== Segment start ==
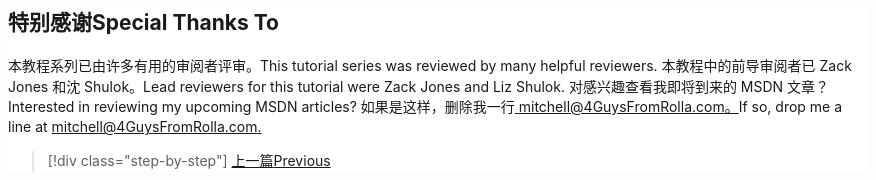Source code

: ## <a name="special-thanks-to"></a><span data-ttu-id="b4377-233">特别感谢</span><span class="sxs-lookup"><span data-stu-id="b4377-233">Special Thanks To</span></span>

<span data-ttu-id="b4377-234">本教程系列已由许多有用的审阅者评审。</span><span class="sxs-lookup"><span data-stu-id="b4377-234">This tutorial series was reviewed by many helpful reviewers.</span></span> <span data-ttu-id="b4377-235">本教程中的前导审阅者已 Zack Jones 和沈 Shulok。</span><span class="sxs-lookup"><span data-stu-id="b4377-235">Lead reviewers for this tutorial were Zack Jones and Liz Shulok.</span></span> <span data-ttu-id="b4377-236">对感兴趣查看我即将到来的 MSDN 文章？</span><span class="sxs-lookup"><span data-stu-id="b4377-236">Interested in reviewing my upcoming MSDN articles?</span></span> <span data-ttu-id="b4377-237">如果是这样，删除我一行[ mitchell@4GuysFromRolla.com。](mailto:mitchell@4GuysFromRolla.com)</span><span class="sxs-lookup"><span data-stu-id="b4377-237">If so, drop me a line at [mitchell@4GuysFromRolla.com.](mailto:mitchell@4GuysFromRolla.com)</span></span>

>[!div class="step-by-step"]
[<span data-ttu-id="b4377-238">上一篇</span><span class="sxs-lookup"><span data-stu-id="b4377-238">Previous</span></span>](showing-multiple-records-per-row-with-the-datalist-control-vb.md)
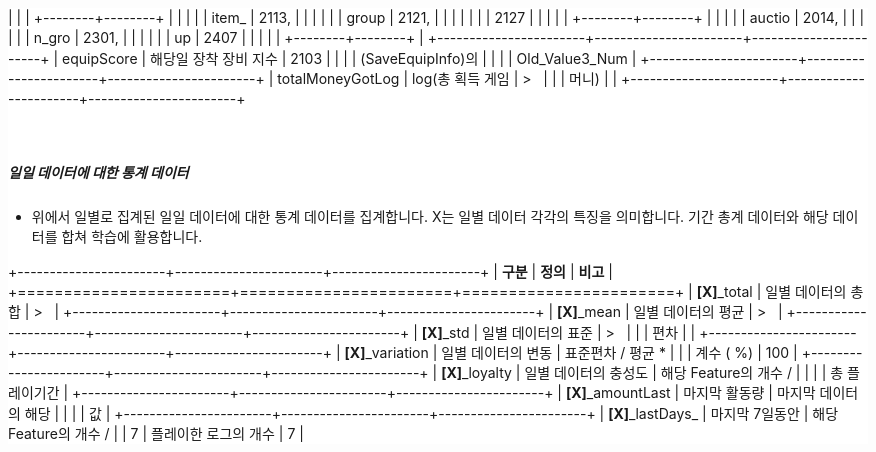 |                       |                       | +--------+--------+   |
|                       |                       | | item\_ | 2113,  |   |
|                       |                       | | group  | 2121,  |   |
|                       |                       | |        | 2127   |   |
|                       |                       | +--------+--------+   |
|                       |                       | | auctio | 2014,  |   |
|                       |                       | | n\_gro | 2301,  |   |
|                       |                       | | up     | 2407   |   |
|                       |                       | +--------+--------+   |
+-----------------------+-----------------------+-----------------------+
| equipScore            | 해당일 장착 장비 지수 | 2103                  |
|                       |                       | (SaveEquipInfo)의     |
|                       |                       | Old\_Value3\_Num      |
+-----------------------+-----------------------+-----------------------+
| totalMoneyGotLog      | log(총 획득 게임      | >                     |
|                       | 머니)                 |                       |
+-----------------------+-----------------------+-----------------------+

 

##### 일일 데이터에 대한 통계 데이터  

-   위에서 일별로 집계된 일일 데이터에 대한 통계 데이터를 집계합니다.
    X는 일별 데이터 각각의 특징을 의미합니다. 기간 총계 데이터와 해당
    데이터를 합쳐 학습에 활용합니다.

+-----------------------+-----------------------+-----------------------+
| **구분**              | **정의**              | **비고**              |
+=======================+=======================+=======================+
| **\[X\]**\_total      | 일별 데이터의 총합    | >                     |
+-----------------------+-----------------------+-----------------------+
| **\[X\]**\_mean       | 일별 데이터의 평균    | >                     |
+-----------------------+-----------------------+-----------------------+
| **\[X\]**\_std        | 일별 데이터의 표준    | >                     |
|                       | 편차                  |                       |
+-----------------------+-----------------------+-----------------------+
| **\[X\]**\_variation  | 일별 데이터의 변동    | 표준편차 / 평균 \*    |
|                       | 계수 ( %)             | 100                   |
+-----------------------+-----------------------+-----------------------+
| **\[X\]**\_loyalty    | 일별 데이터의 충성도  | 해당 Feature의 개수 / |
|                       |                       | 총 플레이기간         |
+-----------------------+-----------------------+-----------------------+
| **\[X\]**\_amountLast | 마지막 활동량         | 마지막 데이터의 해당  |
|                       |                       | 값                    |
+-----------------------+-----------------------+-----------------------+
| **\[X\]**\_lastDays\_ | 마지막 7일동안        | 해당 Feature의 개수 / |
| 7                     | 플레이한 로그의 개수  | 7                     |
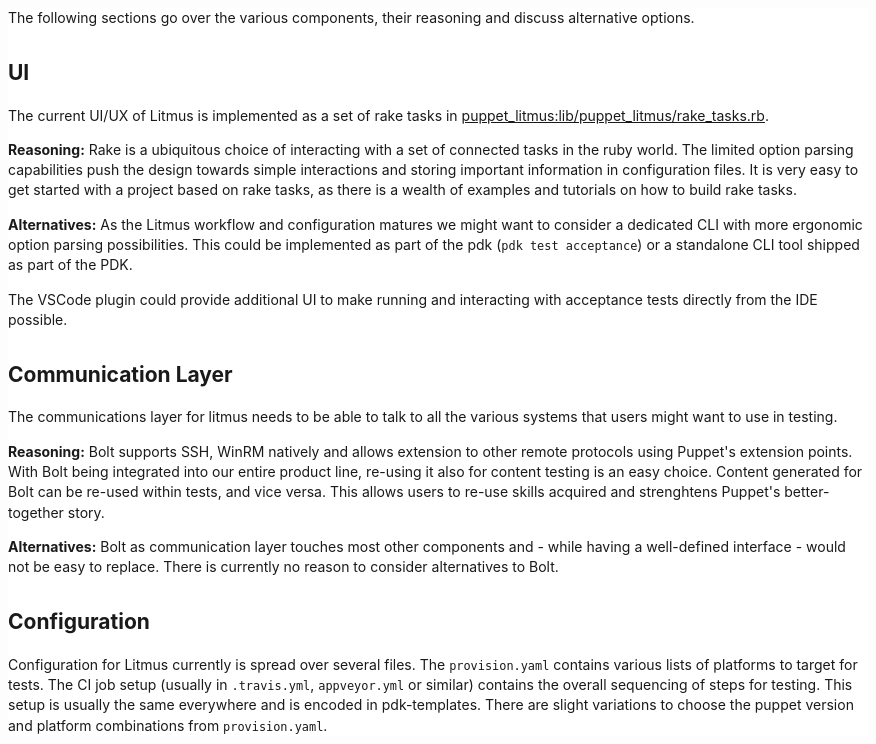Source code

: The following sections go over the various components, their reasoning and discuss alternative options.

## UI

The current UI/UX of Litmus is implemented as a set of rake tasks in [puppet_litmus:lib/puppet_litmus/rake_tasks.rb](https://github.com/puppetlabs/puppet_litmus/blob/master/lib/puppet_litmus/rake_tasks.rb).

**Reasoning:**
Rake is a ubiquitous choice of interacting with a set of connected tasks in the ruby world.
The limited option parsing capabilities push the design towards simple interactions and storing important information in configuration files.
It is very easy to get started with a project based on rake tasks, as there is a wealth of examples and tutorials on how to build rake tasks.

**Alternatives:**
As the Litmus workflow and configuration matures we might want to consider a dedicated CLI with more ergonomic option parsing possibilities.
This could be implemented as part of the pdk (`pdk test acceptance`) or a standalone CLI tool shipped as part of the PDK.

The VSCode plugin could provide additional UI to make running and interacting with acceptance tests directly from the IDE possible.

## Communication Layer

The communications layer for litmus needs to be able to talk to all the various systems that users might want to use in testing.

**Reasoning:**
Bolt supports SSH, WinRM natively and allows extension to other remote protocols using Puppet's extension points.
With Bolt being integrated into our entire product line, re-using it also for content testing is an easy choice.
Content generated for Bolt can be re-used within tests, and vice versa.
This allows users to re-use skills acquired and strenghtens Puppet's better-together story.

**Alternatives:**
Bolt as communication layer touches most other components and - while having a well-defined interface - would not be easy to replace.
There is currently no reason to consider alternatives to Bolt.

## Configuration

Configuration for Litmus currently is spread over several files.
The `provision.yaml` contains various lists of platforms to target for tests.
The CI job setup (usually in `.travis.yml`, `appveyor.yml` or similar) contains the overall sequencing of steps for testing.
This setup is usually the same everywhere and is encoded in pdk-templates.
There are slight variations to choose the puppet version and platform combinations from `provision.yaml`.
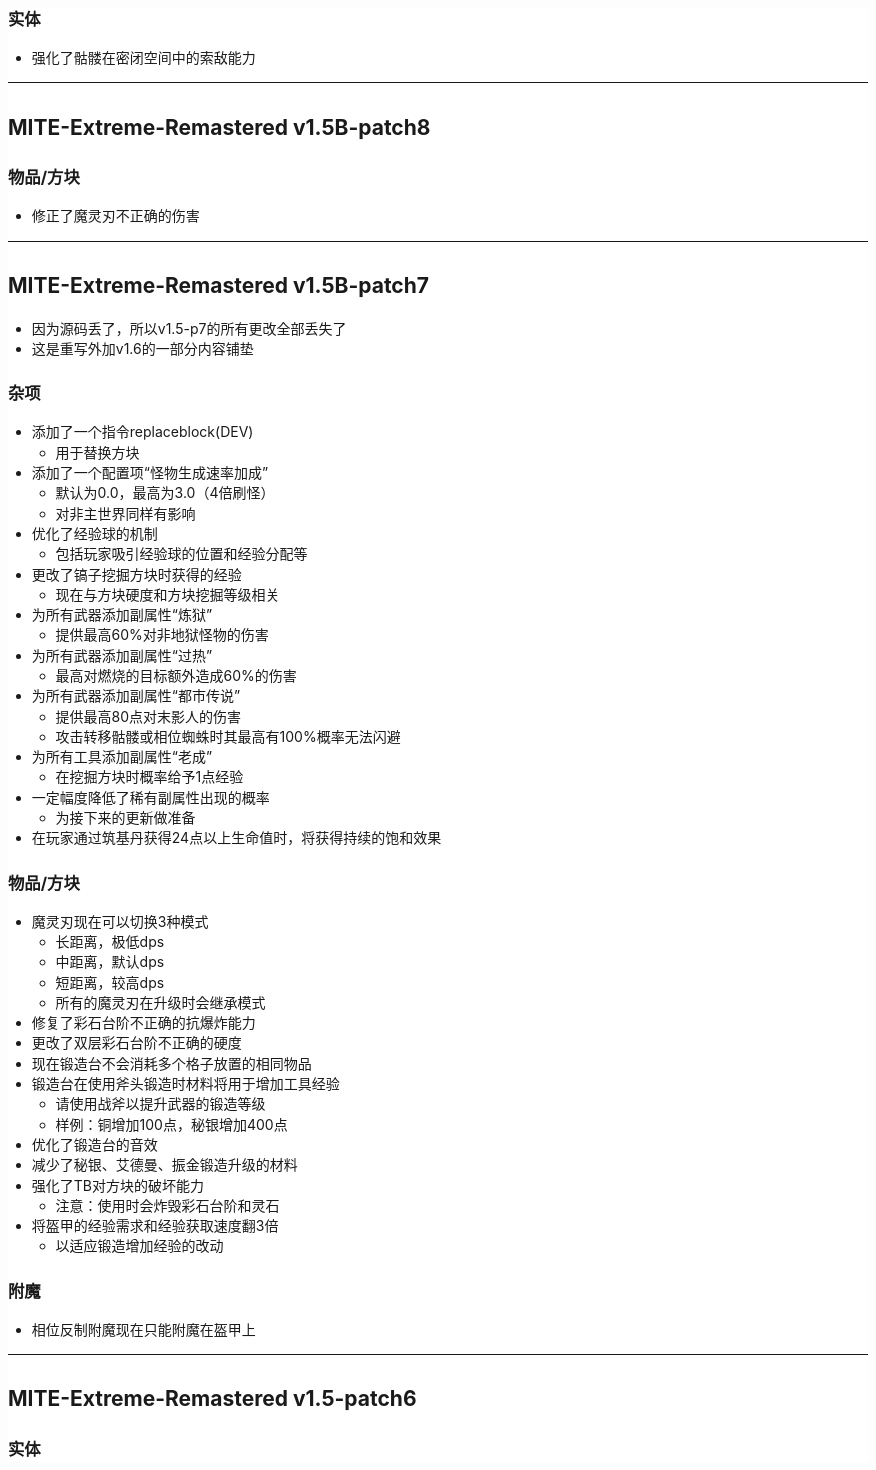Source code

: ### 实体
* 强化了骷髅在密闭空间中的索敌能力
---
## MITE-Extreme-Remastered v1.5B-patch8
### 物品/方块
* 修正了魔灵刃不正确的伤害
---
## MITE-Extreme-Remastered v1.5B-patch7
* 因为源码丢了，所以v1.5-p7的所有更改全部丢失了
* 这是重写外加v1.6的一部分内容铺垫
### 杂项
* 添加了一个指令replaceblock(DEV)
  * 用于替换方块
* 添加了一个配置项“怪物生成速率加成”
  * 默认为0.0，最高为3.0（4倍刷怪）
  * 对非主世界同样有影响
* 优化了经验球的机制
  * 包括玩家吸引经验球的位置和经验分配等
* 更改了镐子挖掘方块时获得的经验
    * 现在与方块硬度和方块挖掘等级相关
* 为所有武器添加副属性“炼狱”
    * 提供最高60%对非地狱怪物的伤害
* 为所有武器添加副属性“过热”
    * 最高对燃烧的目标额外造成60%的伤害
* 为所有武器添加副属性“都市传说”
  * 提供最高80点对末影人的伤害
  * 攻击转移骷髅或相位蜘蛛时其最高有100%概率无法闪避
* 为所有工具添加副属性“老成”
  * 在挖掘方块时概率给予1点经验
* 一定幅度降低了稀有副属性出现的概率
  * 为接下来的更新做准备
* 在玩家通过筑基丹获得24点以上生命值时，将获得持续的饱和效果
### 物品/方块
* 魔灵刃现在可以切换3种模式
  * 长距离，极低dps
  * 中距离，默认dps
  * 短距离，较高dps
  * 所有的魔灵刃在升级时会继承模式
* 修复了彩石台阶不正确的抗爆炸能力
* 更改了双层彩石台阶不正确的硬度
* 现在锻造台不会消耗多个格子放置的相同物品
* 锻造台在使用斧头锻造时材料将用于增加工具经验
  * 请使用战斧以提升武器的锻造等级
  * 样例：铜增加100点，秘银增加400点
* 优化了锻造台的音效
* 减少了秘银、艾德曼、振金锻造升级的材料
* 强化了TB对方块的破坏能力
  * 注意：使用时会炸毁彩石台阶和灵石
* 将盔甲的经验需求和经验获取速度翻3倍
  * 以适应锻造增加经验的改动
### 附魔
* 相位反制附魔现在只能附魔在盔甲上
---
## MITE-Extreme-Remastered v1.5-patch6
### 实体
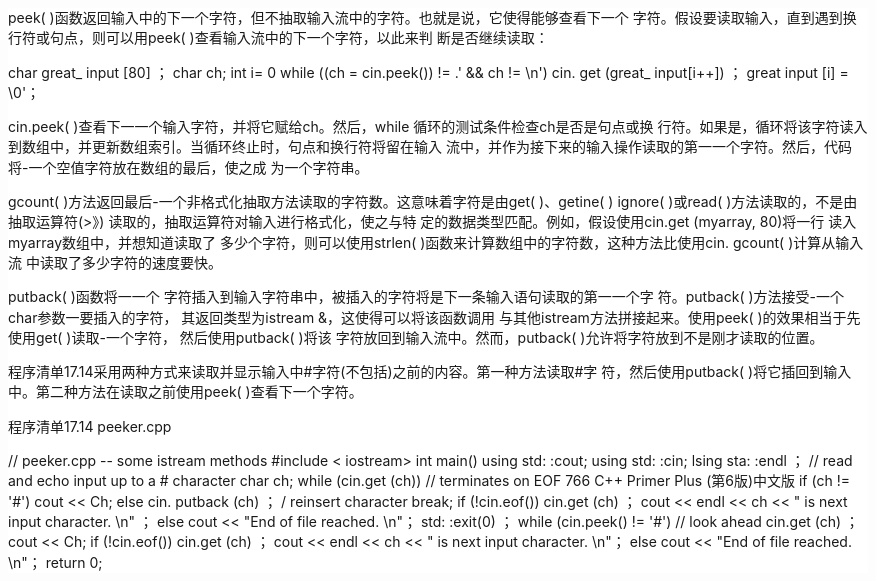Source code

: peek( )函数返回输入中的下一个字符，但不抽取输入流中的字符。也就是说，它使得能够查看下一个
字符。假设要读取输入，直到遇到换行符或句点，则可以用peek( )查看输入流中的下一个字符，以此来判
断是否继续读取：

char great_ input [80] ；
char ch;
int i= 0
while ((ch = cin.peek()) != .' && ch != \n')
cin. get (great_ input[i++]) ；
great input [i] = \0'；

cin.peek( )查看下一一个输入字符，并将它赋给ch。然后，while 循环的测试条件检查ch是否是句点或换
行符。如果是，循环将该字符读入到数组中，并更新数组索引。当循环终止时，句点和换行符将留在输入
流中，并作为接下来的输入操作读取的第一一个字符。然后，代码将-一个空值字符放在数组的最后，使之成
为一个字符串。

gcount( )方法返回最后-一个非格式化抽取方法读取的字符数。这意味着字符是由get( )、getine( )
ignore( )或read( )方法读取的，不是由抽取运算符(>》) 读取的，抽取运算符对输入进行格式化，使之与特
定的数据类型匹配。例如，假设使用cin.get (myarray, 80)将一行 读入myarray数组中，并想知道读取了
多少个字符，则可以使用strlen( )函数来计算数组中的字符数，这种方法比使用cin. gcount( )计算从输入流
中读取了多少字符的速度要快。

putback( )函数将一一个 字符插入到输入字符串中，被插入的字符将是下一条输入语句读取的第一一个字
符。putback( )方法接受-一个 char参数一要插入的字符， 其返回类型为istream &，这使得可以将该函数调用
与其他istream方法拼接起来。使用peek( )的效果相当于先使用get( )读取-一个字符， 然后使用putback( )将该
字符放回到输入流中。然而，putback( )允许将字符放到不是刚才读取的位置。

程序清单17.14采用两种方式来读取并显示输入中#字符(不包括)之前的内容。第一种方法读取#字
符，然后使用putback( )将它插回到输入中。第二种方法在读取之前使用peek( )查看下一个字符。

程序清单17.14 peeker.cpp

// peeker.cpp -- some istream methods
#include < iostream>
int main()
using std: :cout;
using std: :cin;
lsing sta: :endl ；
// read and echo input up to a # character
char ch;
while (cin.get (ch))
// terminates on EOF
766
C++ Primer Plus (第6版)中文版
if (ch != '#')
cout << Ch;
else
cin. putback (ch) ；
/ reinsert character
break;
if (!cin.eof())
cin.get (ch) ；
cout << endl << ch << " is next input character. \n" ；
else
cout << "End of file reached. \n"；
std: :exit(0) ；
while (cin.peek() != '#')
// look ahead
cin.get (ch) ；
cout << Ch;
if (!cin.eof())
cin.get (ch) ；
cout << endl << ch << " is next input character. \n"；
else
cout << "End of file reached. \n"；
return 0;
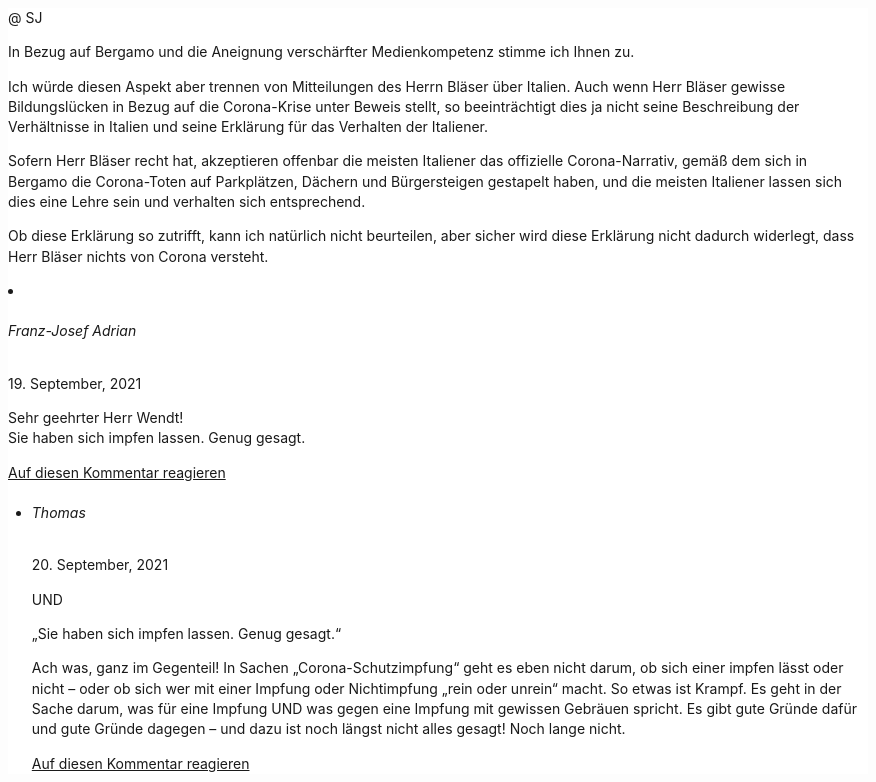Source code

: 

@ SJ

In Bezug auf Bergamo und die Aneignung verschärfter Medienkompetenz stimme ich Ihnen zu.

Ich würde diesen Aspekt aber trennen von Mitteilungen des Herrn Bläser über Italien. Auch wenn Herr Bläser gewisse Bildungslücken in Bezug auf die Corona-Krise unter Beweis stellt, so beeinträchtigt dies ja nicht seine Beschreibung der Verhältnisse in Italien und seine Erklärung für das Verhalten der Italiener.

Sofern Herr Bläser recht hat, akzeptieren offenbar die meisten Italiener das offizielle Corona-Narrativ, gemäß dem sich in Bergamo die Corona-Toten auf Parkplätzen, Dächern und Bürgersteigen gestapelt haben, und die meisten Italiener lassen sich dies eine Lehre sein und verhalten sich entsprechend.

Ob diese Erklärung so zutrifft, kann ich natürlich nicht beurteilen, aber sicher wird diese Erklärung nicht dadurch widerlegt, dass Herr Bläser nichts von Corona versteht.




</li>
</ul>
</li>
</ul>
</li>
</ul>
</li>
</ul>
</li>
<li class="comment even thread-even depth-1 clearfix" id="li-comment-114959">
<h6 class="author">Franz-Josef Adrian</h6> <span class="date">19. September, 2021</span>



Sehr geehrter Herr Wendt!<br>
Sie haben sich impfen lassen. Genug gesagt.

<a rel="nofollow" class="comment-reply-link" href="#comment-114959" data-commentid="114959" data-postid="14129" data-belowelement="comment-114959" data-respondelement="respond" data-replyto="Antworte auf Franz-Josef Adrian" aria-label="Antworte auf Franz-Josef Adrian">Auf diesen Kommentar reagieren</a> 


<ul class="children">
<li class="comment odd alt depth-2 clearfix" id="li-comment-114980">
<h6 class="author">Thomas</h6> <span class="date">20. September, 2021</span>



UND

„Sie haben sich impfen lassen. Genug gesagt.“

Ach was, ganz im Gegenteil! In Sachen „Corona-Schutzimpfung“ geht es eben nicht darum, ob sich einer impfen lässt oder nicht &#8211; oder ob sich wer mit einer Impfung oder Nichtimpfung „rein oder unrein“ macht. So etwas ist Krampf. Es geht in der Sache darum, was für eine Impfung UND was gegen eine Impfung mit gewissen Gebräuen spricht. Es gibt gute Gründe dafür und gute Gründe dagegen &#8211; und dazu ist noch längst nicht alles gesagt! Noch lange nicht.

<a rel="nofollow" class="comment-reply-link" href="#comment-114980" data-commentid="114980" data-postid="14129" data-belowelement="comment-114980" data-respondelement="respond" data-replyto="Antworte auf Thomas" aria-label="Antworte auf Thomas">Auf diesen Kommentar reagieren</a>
== Segment end ==
*Problem to work on:*
Lines holding the string "nicht" must be copied out of the entries above.

*Final answer:*
Ich würde diesen Aspekt aber trennen von Mitteilungen des Herrn Bläser über Italien. Auch wenn Herr Bläser gewisse Bildungslücken in Bezug auf die Corona-Krise unter Beweis stellt, so beeinträchtigt dies ja nicht seine Beschreibung der Verhältnisse in Italien und seine Erklärung für das Verhalten der Italiener.
Ob diese Erklärung so zutrifft, kann ich natürlich nicht beurteilen, aber sicher wird diese Erklärung nicht dadurch widerlegt, dass Herr Bläser nichts von Corona versteht.
Ach was, ganz im Gegenteil! In Sachen „Corona-Schutzimpfung“ geht es eben nicht darum, ob sich einer impfen lässt oder nicht &#8211; oder ob sich wer mit einer Impfung oder Nichtimpfung „rein oder unrein“ macht. So etwas ist Krampf. Es geht in der Sache darum, was für eine Impfung UND was gegen eine Impfung mit gewissen Gebräuen spricht. Es gibt gute Gründe dafür und gute Gründe dagegen &#8211; und dazu ist noch längst nicht alles gesagt! Noch lange nicht.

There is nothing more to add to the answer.